*What needs to be done*
Your copy should match the records below exactly, except for the pictures.
*** Opening of Source data ***
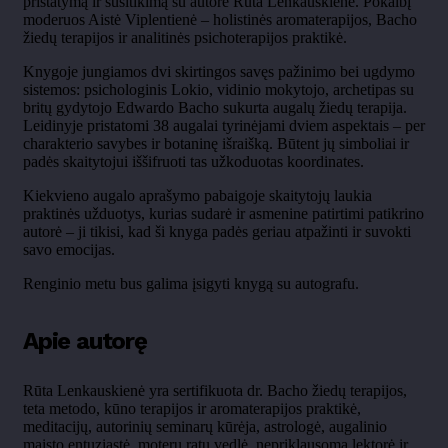
pristatymą ir susitikimą su autore Rūta Lenkauskiene. Pokalbį
moderuos Aistė Viplentienė – holistinės aromaterapijos, Bacho
žiedų terapijos ir analitinės psichoterapijos praktikė.
Knygoje jungiamos dvi skirtingos savęs pažinimo bei ugdymo
sistemos: psichologinis Lokio, vidinio mokytojo, archetipas su
britų gydytojo Edwardo Bacho sukurta augalų žiedų terapija.
Leidinyje pristatomi 38 augalai tyrinėjami dviem aspektais – per
charakterio savybes ir botaninę išraišką. Būtent jų simboliai ir
padės skaitytojui iššifruoti tas užkoduotas koordinates.
Kiekvieno augalo aprašymo pabaigoje skaitytojų laukia
praktinės užduotys, kurias sudarė ir asmenine patirtimi patikrino
autorė – ji tikisi, kad ši knyga padės geriau atpažinti ir suvokti
savo emocijas.
Renginio metu bus galima įsigyti knygą su autografu.
Apie autorę
Rūta Lenkauskienė yra sertifikuota dr. Bacho žiedų terapijos,
teta metodo, kūno terapijos ir aromaterapijos praktikė,
meditacijų, autorinių seminarų kūrėja, astrologė, augalinio
maisto entuziastė, moterų ratų vedlė, nepriklausoma lektorė ir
*** Close of Source data ***
*Response box*
pristatymą ir susitikimą su autore Rūta Lenkauskiene. Pokalbį
moderuos Aistė Viplentienė – holistinės aromaterapijos, Bacho
žiedų terapijos ir analitinės psichoterapijos praktikė.
Knygoje jungiamos dvi skirtingos savęs pažinimo bei ugdymo
sistemos: psichologinis Lokio, vidinio mokytojo, archetipas su
britų gydytojo Edwardo Bacho sukurta augalų žiedų terapija.
Leidinyje pristatomi 38 augalai tyrinėjami dviem aspektais – per
charakterio savybes ir botaninę išraišką. Būtent jų simboliai ir
padės skaitytojui iššifruoti tas užkoduotas koordinates.
Kiekvieno augalo aprašymo pabaigoje skaitytojų laukia
praktinės užduotys, kurias sudarė ir asmenine patirtimi patikrino
autorė – ji tikisi, kad ši knyga padės geriau atpažinti ir suvokti
savo emocijas.
Renginio metu bus galima įsigyti knygą su autografu.
Apie autorę
Rūta Lenkauskienė yra sertifikuota dr. Bacho žiedų terapijos,
teta metodo, kūno terapijos ir aromaterapijos praktikė,
meditacijų, autorinių seminarų kūrėja, astrologė, augalinio
maisto entuziastė, moterų ratų vedlė, nepriklausoma lektorė ir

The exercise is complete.